Ванятка подбежал к кабану, который был выше его, и, чуя его горячее вонючее дыхание, вытянул между маленьких злых кабаньих глаз хворостиной. Кабан повернулся и грузно побежал на улицу, а мать закричала:

— Не трожь, пострел! Он тебе таки выпустит кишки… — И дала подзатыльника.

А когда Ванятка заревел на весь двор, утерла ему нос и сказала:

— Не плачь, сынок, иди в конюшню, помогай отцу, — запрягает на степь ехать.
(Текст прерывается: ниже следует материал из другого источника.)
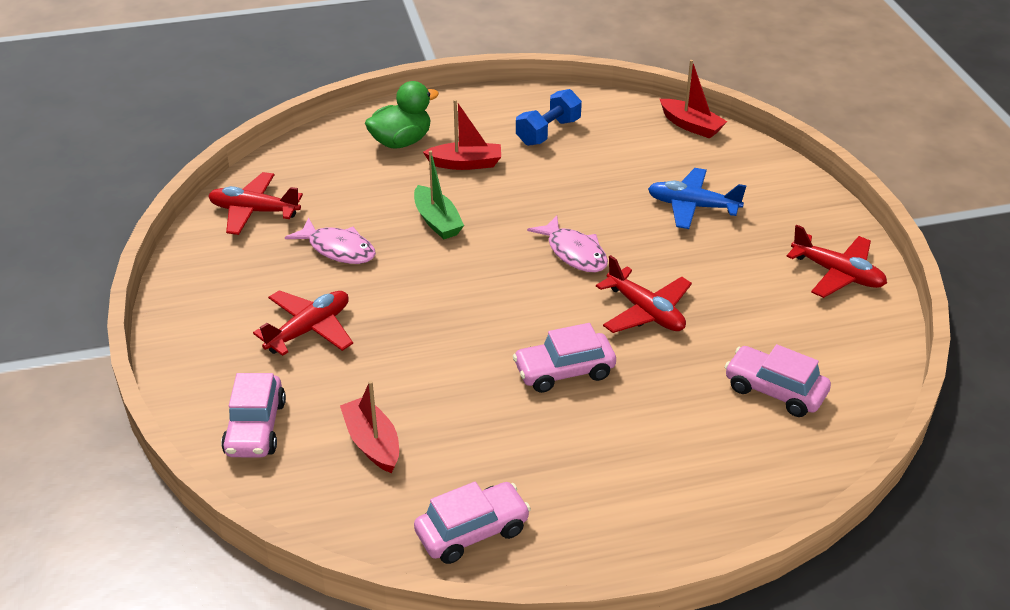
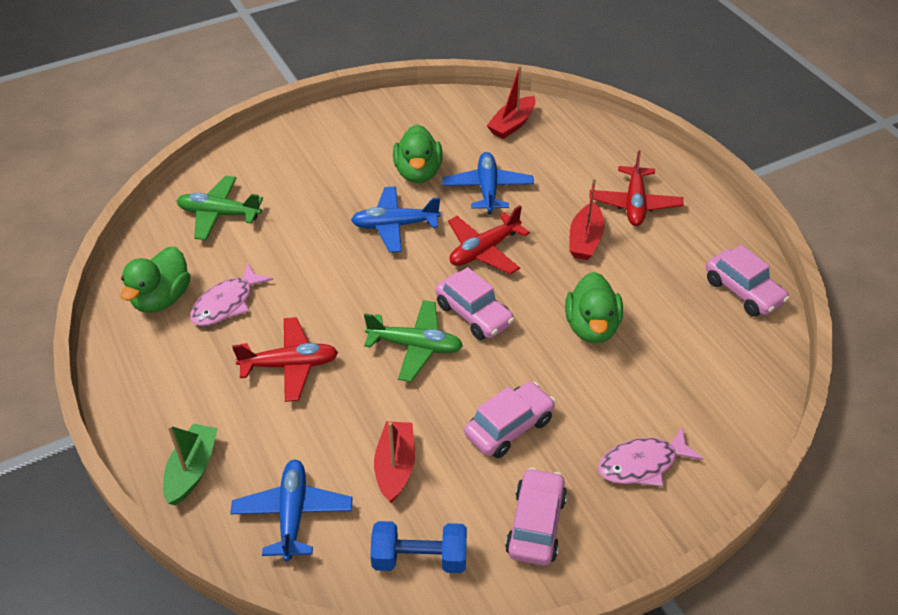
blue plane: 1 -> 3
green duck: 1 -> 3
green plane: 0 -> 2
red plane: 4 -> 3

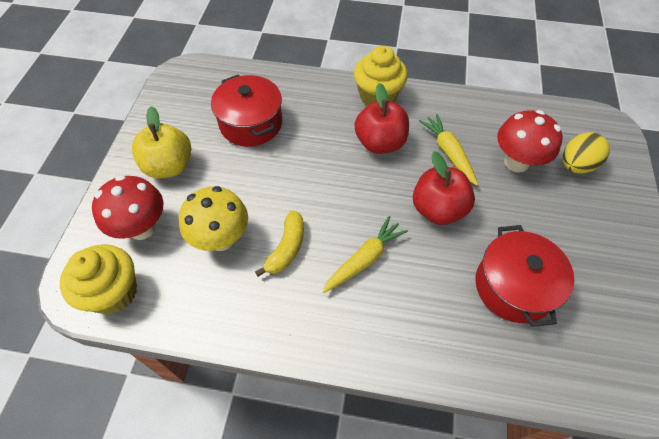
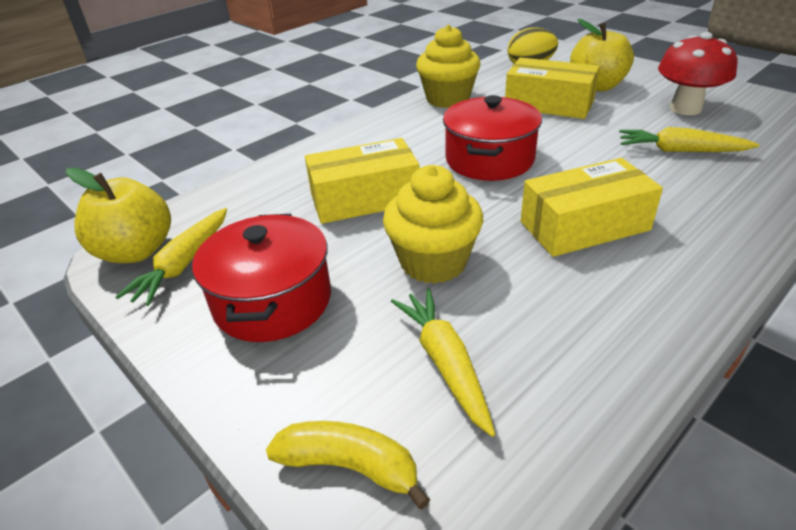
red apple: 2 -> 0
red mushroom: 2 -> 1
yellow apple: 1 -> 2
yellow box: 0 -> 3
yellow carrot: 2 -> 3
yellow mushroom: 1 -> 0

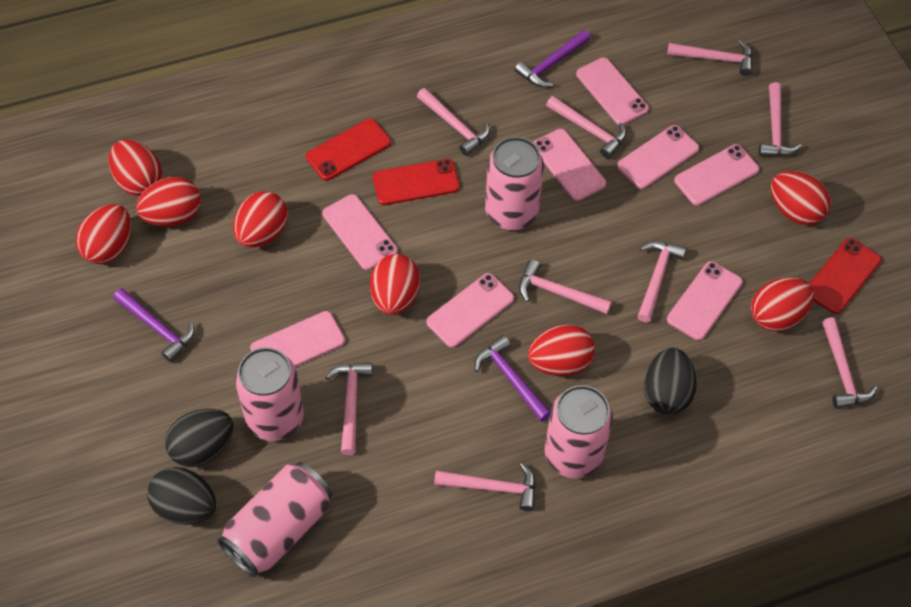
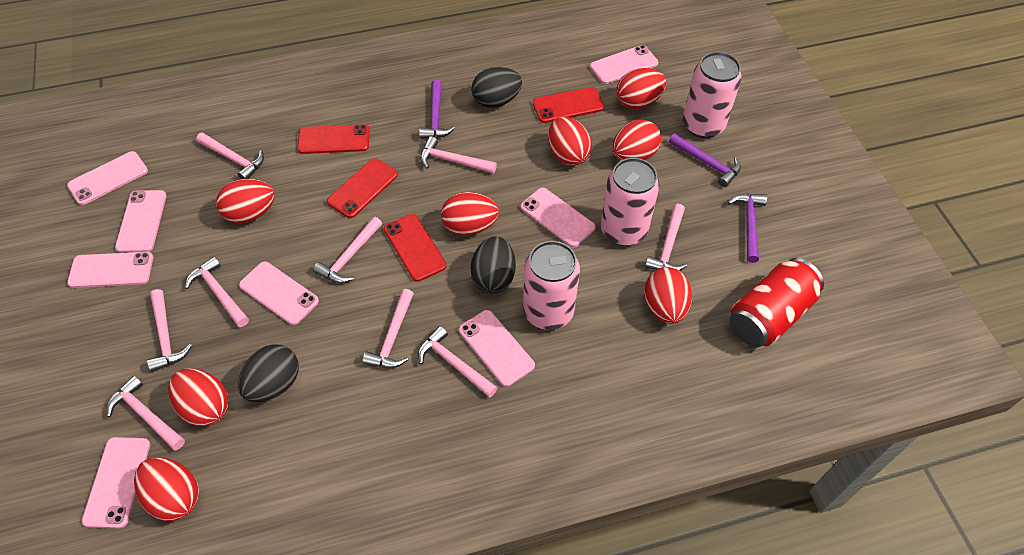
pink can: 4 -> 3
red can: 0 -> 1
red phone: 3 -> 4

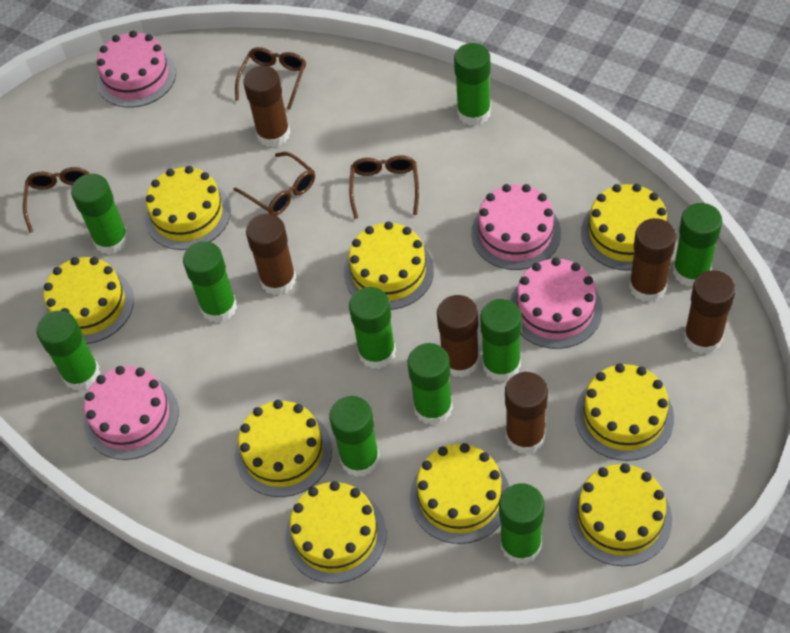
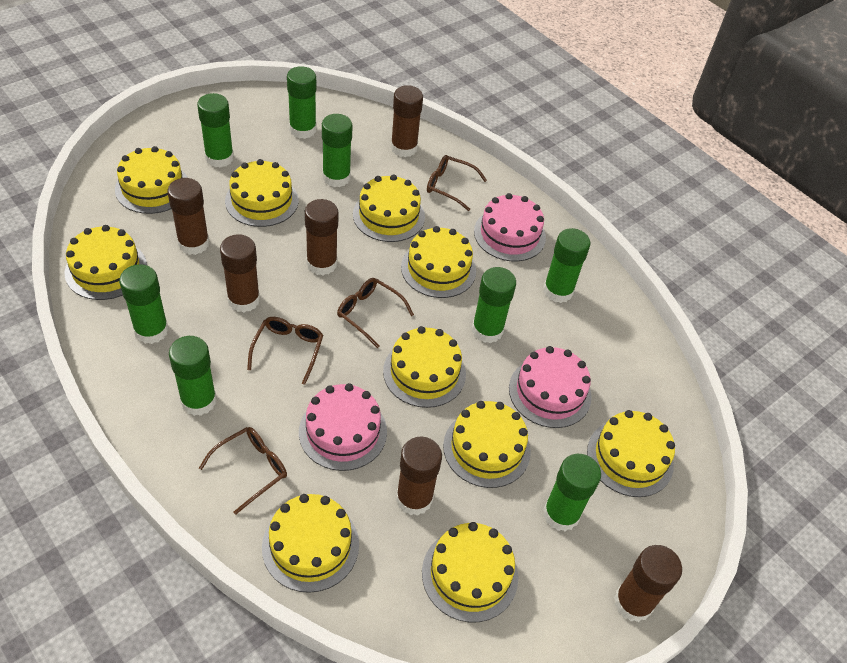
green glue stick: 10 -> 8
pink cake: 4 -> 3
yellow cake: 9 -> 10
Ванятка побежал к конюшне. Отец, подставив под телегу дугу, мазал дегтем и крутил ходко вертевшееся на приподнятой оси колесо.

Ванятка постоял, глядя хитрыми серыми глазами. Он был белобрыс, брови его выцвели от солнца и степного ветра, а нос облупился. Очень хотелось самому подмазывать телегу, макать черный помазок в ведерко с дегтем, крутить ходко вертевшееся на поднятой оси колесо, но отец все равно не позволит, а даст подзатыльника.
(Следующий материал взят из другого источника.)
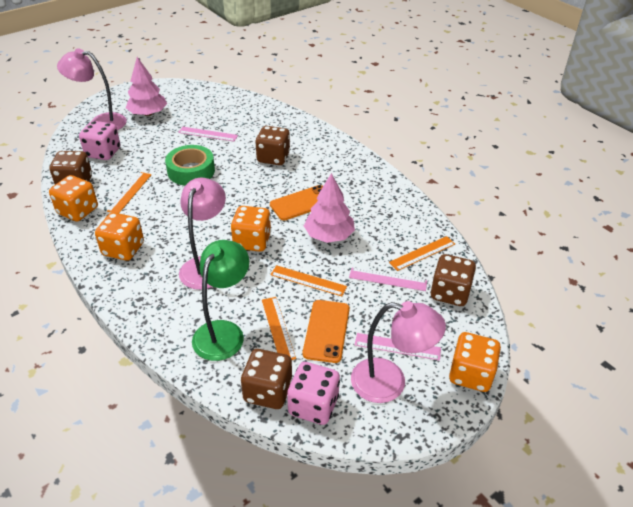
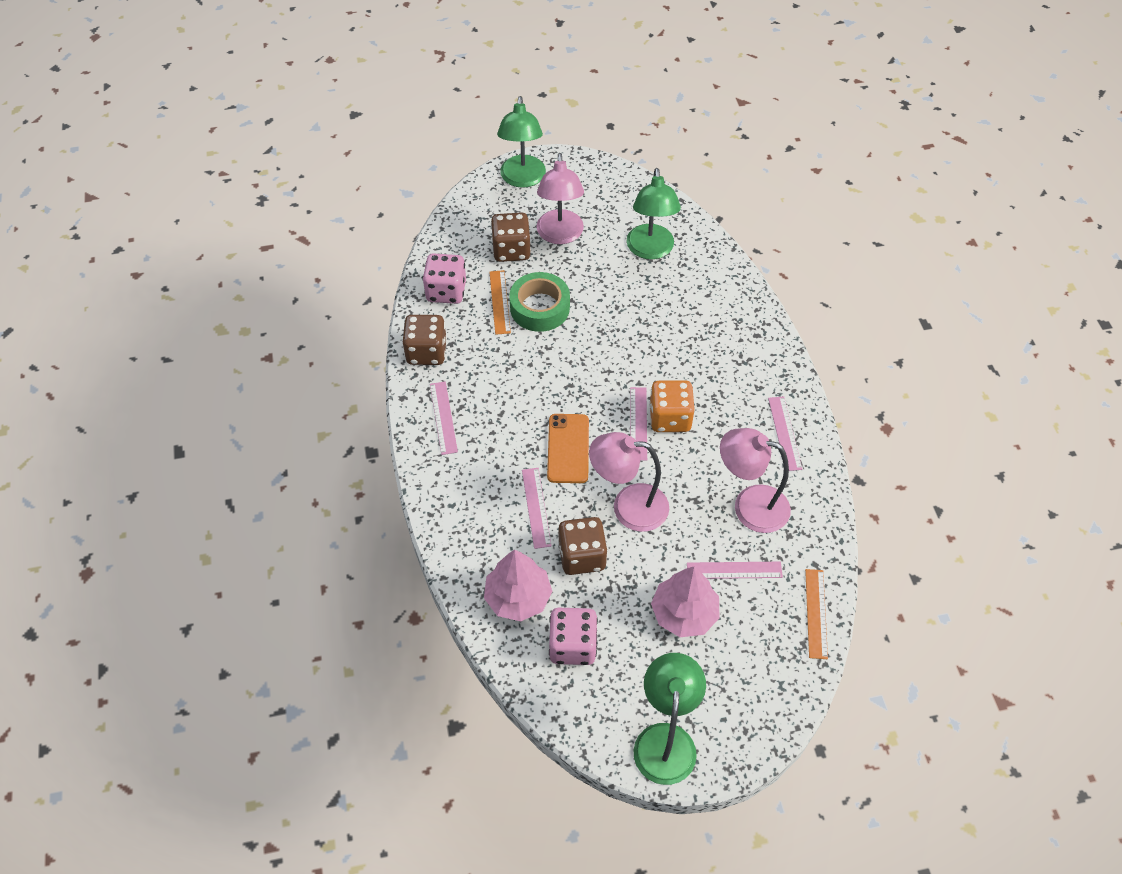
brown dice: 4 -> 3
green lamp: 1 -> 3
orange dice: 4 -> 1
orange phone: 2 -> 1
orange ruler: 4 -> 2
pink ruler: 3 -> 5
Ванятке хотелось все делать, что делают взрослые, а силенки не хватало.

Вот и теперь — постоял-постоял, поглядел на скособочившуюся телегу, на широкую спину наклонившегося отца и юркнул в конюшню.
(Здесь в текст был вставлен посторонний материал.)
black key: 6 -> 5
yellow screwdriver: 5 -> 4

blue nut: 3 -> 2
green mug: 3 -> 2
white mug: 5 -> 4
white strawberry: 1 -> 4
В конюшне под соломенной крышей летали ласточки, а в углу, свесив губу, стоял, покачиваясь от дремоты, Пегаш. Без уздечки, без шлеи и хомута он казался голым.

Хомут висел на деревянном гвозде, вбитом в стену. Ванятка поднялся на цыпочки, достал руками хомут, а снять не может — тяжел. Ухватился за шлею и стал изо всех сил тянуть в сторону, — хомут грузно упал на навоз. Ванятка, напрягаясь, подтащил его к коленям лошади и, весь красный от натуги, приподнял и стал надевать на морду Пегашу.

Пегаш, подрагивая добрыми, мягкими губами, нагнул голову, вытянул шею, помогая надевать на себя хомут, но Ванятка никак не мог справиться, запутавшись в шлее. Наконец кое-как насунул хомут на нос, но через глаза не мог продвинуть. Пегашу надоело, и он высоко вскинул голову. Хомут сам собой сунулся на шею, а Ванятка отчаянно завизжал: его зацепило шлеей, и он повис под лошадиной шеей. Пегашка смирно стоял, пожевывая губами.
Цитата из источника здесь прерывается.